§ **ENUNCIADO A**: Reescreva de modo mais conciso o parágrafo do texto sobre sonambulismo, apresentado abaixo, iniciado por "Os fenômenos do sonambulismo natural", conservando seus fatos principais.
§ **ENUNCIADO B**: Prossiga a redação do texto sobre sonambulismo, que se encontra abaixo, a partir do ponto em que ele termina.

§ **TEXTO FORNECIDO**:

Miramez
RESUMO
TEÓRICO DO SONAMBULISMO, DO ÊXTASE E DA DUPLA VISTA
Os fenômenos do sonambulismo natural se produzem
espontaneamente e independem de qualquer causa exterior conhecida; mas, entre
algumas pessoas, dotadas de organização especial, podem ser provocados
artificialmente, pela ação do agente magnético.
O estado designado pelo nome de sonambulismo magnético
não difere do sonambulismo natural, senão pelo fato de ser provocado, enquanto
o outro é espontâneo.
O sonambulismo natural é um fato notório, que ninguém
pensa pôr em dúvida, apesar do aspecto maravilhoso dos seus fenômenos. Que
haveria pois, de mais extraordinário ou de mais irracional no sonambulismo
magnético, por ser ele produzido artificialmente, como tantas outras coisas?

§ **DADOS DO EXERCÍCIO**:
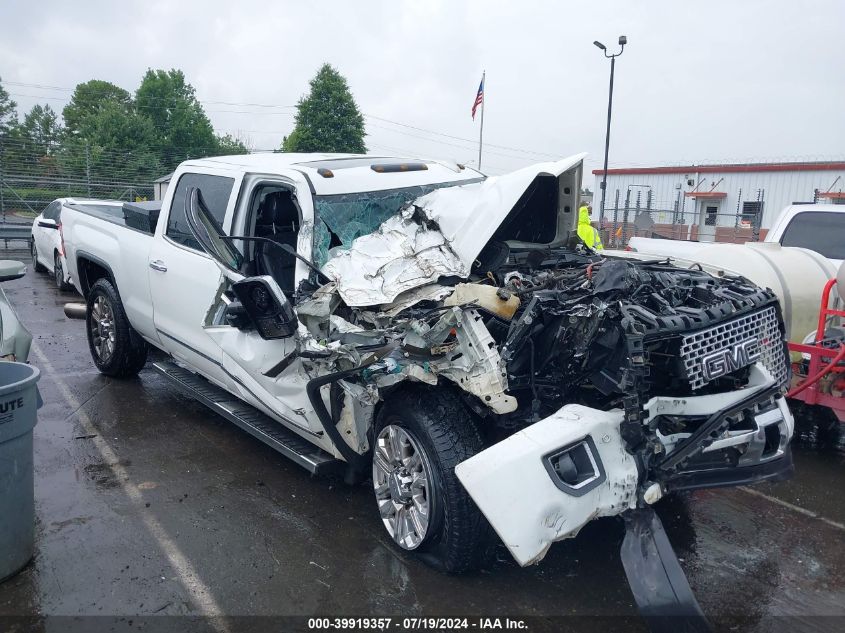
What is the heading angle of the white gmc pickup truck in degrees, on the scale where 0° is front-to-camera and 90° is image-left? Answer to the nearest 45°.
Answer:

§ **RESULTADO DA TAREFA A**: O sonambulismo natural surge espontaneamente, sem nenhuma causa exterior conhecida. Em certas pessoas de organização especial, contudo, pode ser provocado artificialmente pela ação do agente magnético.

§ **RESULTADO DA TAREFA B**:
Dizem que os charlatães o têm explorado; mais uma razão para que não seja
deixado nas suas mãos. Quando a Ciência se tiver apropriado dele, o
charlatanismo terá muito menos crédito entre as massas. Mas, enquanto se espera,
como o sonambulismo natural ou artificial são um fato, e contra fatos não há
argumentos, ele se firma, apesar da má vontade de alguns, e isso no próprio
seio da Ciência, onde penetra por uma infinidade de portas laterais, em vez de
passar pela central. E, quando lá estiver plenamente firmado, será necessário
lhe conceder o direito da cidadania.
Para o Espiritismo, o sonambulismo é
mais do que um fenômeno fisiológico, é uma luz projetada sobre a Psicologia. É
nele que se pode estudar a alma, porque é nele que ela se mostra a descoberto.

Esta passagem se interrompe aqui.